Ich atmete ein paar Mal tief durch und entschloss mich dann, mich in den Heldentod zu stürzen. Wenn ich schon fast stecken blieb, dann würde ein ganz Steckenbleiben es auch nicht mehr schlimmer machen. Doch siehe da: Die Treppe hatte nebendran noch einen schmalen Weg, der vorher nicht einsehbar war. Ich kam unten an und stand vor dem Kloster! Yuliana holte mich ab, und alle Wolken zogen auf. Drama ist immer nur im eigenen Kopf. Bestimmt wäre ich ein guter Drehbuchautor.

Relais San Francesco
Eine Gruppe freundlicher Amerikanerinnen und Amerikaner hieß mich herzlich willkommen. Wie wohl die Amerikaner sein würden? Meine Vorurteile werden ja in der Regel durch das glatte Gegenteile entkräftet. In meine Yogagruppe fanden sie ihren Präsidenten auch komisch und sie waren weit von Fast Food und Prüderie entfernt. Im Gegenteil, es war sogar schwierig, die verwöhnten Gaumen zufrieden zu stellen. Mit fast allen aus der Gruppe konnte ich eine herzliche Verbindung aufbauen. Mit jeder Verbindung prasselte eine neue Erlebniswelt auf mich ein, und nun werde ich noch einige Zeit brauchen, das Erlebte zu verdauen.
Unfassbar finde ich den Umstand, dass die zufälligen Begegnungen zwischen Liz aus London, Yuliana aus NYC und mir tatsächlich zu einer gemeinsamen Zusammenkunft führten. Richtig komplett wurde die Verbindung noch durch Isabella, Yulianas langjähriger Freundin aus München.

Von rechts nach links: Isabella, Yuliana, Liz und ich.
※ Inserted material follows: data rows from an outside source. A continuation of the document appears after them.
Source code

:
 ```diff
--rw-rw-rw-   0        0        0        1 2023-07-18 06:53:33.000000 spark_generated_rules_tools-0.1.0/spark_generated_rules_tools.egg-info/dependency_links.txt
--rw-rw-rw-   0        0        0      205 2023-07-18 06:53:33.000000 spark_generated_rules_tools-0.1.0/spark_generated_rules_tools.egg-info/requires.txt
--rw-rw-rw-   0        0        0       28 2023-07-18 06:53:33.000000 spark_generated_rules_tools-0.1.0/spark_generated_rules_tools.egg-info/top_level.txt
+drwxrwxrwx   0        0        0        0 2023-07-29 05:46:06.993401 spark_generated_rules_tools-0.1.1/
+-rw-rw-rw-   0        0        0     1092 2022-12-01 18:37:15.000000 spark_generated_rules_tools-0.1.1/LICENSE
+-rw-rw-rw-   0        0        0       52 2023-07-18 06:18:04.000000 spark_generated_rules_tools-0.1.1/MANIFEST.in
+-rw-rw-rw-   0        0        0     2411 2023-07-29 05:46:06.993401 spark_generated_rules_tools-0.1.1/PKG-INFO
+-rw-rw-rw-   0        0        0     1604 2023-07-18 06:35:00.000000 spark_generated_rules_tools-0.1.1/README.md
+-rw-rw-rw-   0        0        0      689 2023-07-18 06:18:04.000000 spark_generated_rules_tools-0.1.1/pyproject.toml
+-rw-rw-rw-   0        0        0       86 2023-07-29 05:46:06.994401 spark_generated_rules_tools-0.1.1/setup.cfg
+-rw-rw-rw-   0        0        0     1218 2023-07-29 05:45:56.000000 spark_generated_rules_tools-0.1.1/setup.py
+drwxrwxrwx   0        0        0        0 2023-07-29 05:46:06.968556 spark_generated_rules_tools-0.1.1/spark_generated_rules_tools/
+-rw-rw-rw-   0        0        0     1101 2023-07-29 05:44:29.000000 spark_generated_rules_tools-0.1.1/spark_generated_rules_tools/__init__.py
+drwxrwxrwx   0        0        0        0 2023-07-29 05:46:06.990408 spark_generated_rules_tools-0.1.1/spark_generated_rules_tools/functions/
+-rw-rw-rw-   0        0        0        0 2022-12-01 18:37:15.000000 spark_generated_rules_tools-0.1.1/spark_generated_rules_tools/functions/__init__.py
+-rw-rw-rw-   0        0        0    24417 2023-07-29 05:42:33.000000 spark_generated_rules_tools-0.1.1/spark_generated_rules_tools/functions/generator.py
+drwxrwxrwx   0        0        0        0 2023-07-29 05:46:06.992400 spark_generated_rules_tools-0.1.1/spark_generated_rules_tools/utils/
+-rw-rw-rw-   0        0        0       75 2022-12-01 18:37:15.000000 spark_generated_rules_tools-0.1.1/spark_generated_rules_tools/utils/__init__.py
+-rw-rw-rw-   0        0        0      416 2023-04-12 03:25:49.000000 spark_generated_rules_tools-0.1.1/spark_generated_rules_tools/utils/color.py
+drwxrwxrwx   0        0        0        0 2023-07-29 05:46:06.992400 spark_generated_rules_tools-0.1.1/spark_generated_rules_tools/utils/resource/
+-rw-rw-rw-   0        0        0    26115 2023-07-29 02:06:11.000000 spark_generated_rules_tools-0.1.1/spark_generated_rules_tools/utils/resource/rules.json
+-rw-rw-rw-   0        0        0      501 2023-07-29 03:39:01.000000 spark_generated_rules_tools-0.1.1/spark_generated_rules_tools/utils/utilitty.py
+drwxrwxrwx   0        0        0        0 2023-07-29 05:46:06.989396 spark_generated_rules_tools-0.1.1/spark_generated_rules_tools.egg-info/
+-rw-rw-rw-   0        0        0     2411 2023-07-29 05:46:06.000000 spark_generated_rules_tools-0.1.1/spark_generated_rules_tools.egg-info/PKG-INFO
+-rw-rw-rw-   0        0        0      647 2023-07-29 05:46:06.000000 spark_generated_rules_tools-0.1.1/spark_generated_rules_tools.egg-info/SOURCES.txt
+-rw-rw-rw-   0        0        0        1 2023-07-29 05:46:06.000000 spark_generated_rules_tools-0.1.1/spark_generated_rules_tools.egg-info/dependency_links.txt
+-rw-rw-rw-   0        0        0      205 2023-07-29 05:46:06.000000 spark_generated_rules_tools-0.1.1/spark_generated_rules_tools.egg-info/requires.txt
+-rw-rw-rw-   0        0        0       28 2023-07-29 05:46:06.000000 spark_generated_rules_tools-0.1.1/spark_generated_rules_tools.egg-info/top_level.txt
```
Außerdem öffnete Yuliana für mich einen kleinen Vorhangsspalt und ich konnte erspähen, wie anstrengend es würde, ein Yoga-Retreat mit so vielen verschiedenen Persönlichkeiten vorzubereiten, Freizeitangebote zu schnüren, alles unter einem Dach zu halten, parallel noch Yogasequenzen auszuarbeiten und bei alledem noch Spaß zu haben. Yuliana merkte man dabei keinerlei Mühe an, und auch meine angenommene Pechsträhne verblasste.
Ich bereue keine Sekunde meiner Reise.
Yuliana und Andrea, eine weitere Yogalehrerin aus NYC, machen beide herausragende Yogastunden, die mich total begeistert haben. Beide haben ihre Ursprünge im Ashtanga, was die Yogaklassen deutlich prägte. Ich freue mich schon auf das nächste Retreat, das in Europa stattfindet. Vor allem auf das Besserwerden abseits der Matte! Unendliche Dankbarkeit fließt durch meine Adern.
Ich bin kein Pechvogel – ich bin ein Glückspilz!